DSI Resident Faculty and Assistant Professor of Geography and Spatial Sciences, Pinki Mondal, has created a new open data platform (https://www.centralindia-datacollab.org/) supported by her DSI seed grant. She shares some details below.

I have been working in the Central Indian landscape for over a decade now. This landscape hosts several protected areas/tiger reserves, and yet is highly human-modified through intense agricultural practices and infrastructure development. Back in 2012, 6 researchers (including myself) started brainstorming how we can bring together different stakeholders working/living in this landscape. As a result, I became one of the founder-members of the Network for Conserving Central India (NCCI), which is a network of researchers, policy makers at government agencies, landscape managers, and community workers. The primary objectives of NCCI are: (i) to provide a platform (via biennial symposium, listserv, virtual groups) for researchers and policymakers to share ongoing work and generalized knowledge, and (ii) to foster interdisciplinary research and policy collaboration to conserve biodiversity, improve livelihoods, and support sustainable development in CIL.

With the DSI seed grant my objective was to create an open data platform dedicated for the central Indian landscape (CIL) community, and to measure the effectiveness of such a platform in enhancing interdisciplinary research and international collaboration. This data need was identified through an anonymous survey in 2019 at our 3rd symposium.
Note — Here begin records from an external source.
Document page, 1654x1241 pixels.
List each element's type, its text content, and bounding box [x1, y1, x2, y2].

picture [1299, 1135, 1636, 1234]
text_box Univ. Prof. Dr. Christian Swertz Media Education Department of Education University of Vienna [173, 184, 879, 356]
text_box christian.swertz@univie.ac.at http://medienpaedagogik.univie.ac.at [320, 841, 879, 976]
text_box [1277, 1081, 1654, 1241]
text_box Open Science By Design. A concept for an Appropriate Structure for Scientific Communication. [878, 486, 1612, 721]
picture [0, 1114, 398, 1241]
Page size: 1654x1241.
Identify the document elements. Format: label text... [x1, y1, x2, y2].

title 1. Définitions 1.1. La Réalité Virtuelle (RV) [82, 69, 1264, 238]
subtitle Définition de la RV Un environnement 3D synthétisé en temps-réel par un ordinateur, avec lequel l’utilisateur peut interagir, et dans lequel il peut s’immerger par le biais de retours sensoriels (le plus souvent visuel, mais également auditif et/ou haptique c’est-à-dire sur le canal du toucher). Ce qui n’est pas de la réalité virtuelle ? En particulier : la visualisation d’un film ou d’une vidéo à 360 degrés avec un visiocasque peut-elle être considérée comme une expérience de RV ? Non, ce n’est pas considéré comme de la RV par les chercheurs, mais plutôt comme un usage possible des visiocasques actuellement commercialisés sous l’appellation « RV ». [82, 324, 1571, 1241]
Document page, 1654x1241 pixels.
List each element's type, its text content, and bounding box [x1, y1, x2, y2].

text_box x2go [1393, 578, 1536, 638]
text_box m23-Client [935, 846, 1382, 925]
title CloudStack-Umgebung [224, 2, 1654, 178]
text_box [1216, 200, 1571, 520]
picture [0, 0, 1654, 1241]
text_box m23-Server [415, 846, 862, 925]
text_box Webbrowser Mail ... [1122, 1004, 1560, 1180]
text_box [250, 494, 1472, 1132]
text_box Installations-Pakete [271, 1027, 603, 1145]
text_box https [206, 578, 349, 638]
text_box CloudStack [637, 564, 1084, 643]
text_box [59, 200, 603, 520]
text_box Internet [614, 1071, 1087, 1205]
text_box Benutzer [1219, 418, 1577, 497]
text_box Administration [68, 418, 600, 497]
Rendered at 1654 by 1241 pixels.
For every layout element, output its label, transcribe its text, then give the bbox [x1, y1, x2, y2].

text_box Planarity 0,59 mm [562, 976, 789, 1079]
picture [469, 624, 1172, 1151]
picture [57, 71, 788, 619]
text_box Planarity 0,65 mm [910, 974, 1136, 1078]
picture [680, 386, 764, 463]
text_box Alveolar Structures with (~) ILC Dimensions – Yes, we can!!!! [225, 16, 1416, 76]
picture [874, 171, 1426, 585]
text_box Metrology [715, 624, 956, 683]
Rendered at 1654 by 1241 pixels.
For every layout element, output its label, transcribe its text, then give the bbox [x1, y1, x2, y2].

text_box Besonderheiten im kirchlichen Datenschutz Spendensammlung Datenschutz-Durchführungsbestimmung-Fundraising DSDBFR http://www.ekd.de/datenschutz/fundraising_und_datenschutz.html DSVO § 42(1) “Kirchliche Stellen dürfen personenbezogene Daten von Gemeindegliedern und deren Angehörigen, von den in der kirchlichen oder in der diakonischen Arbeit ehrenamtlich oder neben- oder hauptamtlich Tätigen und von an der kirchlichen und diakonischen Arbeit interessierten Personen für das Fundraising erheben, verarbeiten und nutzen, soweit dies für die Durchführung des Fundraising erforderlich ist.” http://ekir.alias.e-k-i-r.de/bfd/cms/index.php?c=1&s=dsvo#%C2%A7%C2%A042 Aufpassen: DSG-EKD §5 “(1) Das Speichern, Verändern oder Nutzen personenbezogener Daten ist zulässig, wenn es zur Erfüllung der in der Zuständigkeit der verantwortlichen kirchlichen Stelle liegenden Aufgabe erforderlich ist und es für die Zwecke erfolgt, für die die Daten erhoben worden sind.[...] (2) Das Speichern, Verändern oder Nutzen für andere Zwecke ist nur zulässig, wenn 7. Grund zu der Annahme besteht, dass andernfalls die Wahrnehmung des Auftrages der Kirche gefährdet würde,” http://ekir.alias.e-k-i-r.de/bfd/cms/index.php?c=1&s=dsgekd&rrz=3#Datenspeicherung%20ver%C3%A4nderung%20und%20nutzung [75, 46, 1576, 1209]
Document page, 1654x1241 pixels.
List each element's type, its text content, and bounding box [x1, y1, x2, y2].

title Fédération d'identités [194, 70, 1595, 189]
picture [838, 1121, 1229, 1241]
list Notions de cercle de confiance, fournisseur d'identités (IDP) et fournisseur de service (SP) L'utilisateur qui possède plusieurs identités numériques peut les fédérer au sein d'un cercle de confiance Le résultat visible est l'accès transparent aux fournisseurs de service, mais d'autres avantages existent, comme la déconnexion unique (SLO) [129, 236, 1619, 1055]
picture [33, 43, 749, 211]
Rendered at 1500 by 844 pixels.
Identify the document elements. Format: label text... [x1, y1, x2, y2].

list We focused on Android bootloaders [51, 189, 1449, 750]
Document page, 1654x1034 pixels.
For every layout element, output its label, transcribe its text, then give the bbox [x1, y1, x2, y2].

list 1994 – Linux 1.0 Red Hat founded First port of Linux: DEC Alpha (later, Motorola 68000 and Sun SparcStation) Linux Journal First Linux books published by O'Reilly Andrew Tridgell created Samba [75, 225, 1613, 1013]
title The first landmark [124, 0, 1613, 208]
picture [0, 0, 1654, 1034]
Lack of open data access was identified as one of the limiting factors by many, but mainly by students and NGOs. That’s when I decided to develop a data portal for this community. It was exciting because this project addresses two of the NSF Big Ideas: (1) “Harnessing the Data Revolution (HDR)” by developing a research data infrastructure that will support current research need through visualization, data access, and creating innovative educational pathways for next-generation data scientists, and (2) “Growing Convergent Research” by facilitating basic research in physical sciences, biological sciences, and social and behavioral sciences.

In 2019, I recruited a UD undergraduate student (Justin Czech, since graduated) who was responsible for developing a simple and easily accessible data platform. The seed grant also paid for the domain. I just launched this data platform at the 4th Central Indian Landscape Symposium on January 30 (virtually). I am hoping the datasets currently hosted at the website (from my own work) would encourage the CIL community members to share their datasets more widely with the entire community, so that the policymakers can use up-to-date science to inform policies. Unlike the other existing large-scale data platforms, this website will address data needs of a targeted community of researchers and policymakers who work in this particular landscape in order to realize a focused conservation and development effort.

The CIL community and I are grateful for the DSI seed grant that made this platform possible.